Но увидев искорки в глаза доктора, тут же добавила:
— Иван Палыч, давайте я лучше девок своих соберу, знакомых? Скажу, что хотите обучить их делу сестринскому. А заодно и расскажите что хотите. А они уж потом вечером своим мужьям сами все перескажут, уж будьте уверены!
— Голова!
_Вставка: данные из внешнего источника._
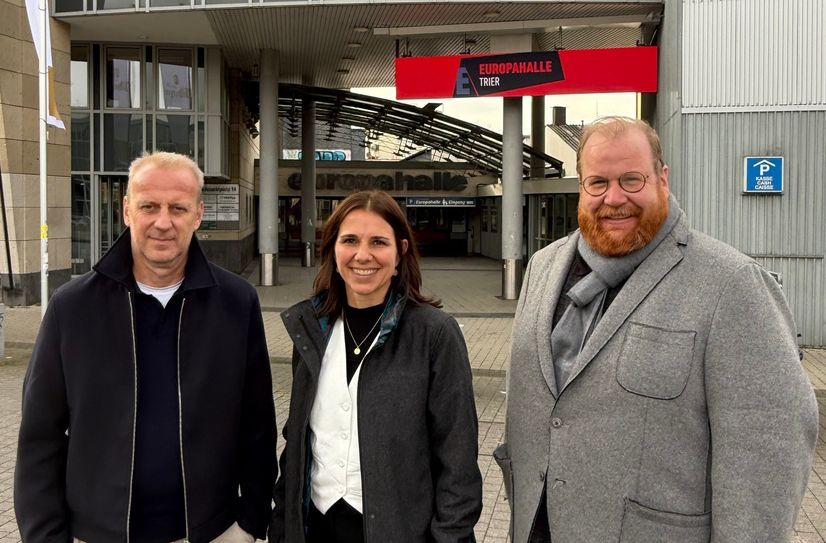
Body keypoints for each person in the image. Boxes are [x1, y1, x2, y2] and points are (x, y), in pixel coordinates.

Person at [495, 116, 818, 542]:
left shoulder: (732, 284)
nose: (614, 198)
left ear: (662, 178)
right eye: (598, 182)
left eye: (632, 180)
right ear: (581, 186)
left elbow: (767, 459)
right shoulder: (544, 266)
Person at [15, 152, 277, 542]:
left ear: (198, 214)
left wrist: (250, 523)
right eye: (149, 206)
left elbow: (258, 426)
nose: (163, 222)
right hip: (96, 534)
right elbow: (40, 436)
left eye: (178, 208)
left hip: (211, 533)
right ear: (126, 210)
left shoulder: (237, 303)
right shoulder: (72, 307)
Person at [269, 190, 482, 543]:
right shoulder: (312, 327)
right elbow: (298, 440)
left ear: (400, 252)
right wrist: (281, 524)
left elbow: (457, 459)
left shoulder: (434, 334)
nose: (362, 255)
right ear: (333, 250)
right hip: (316, 527)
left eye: (378, 242)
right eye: (349, 240)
Сможешь?
Аглая просияла.
— Ох, Иван Палыч, это я сумею! — воскликнула она. — Справлюсь!
* * *
С самого утра хибара, служившая больницей, гудела от голосов.
Аглая оказалась права — на лекцию особо желающих не нашлось, а вот обучиться сестринскому делу интерес возник, тем более, что Аглая как бы между делом добавляла, что она тоже с этого начинала, а теперь вот на жаловании, хоть и не большом, но все же.
Таких собралось шестеро: три молодки, две пожилые вдовы и одна девчонка, едва ли старше шестнадцати, с косой толщиной в руку. Все они толпились в тесной горнице, перешёптываясь и бросая любопытные взгляды на Артёма, который стоял у старой школьной доски, позаимствованной у Анны Львовны.
Анна тоже пришла. Сославшись на то, что в школе у неё сегодня до самого вечера есть свободное время, она решила поддержать начинания Артема по просвещению населения. В своём строгом сером платье и чёрной кофточке, с волосами, собранными в аккуратный пучок, она словно мышка притаилась в самом дальнем углу. Однако же её присутствие Артём заметил сразу, и оно, как тёплый луч в пасмурный день, согревало его.
Анна не вмешивалась, не задавала вопросов, не суетилась, как другие. Она прислонилась к стене, скрестив руки, и её серые, жемчужные глаза следили за Артёмом, пристально, с интересом.
Но даже присутствие Анны не спасало от ощущения того, что Артём чувствовал себя не в своей тарелке. Не привык он исполнять роль учителя и наставника. Не его это. Да и рассказывать при Анне о необходимости половой гигиены было как-то неудобно. Но выбирать не приходится.
— Так, слушайте, — начал он, стараясь говорить громко, но спокойно, как учитель перед первоклашками.
Толпа затихла, только где-то одна из его учениц-медсестёр, шепнула соседке: «Дохтур, вишь, учёный».
— Добрый вечер, люди добрые, — сказал он. — Собрались мы, чтобы о здоровье говорить. Не о заговорах, не о «Скверне», а о том, как хворь остановить. Болезни — они не от порчи, а от грязи, от воды плохой, от… — он замялся, бросив взгляд на Анну, — от того, как люди живут.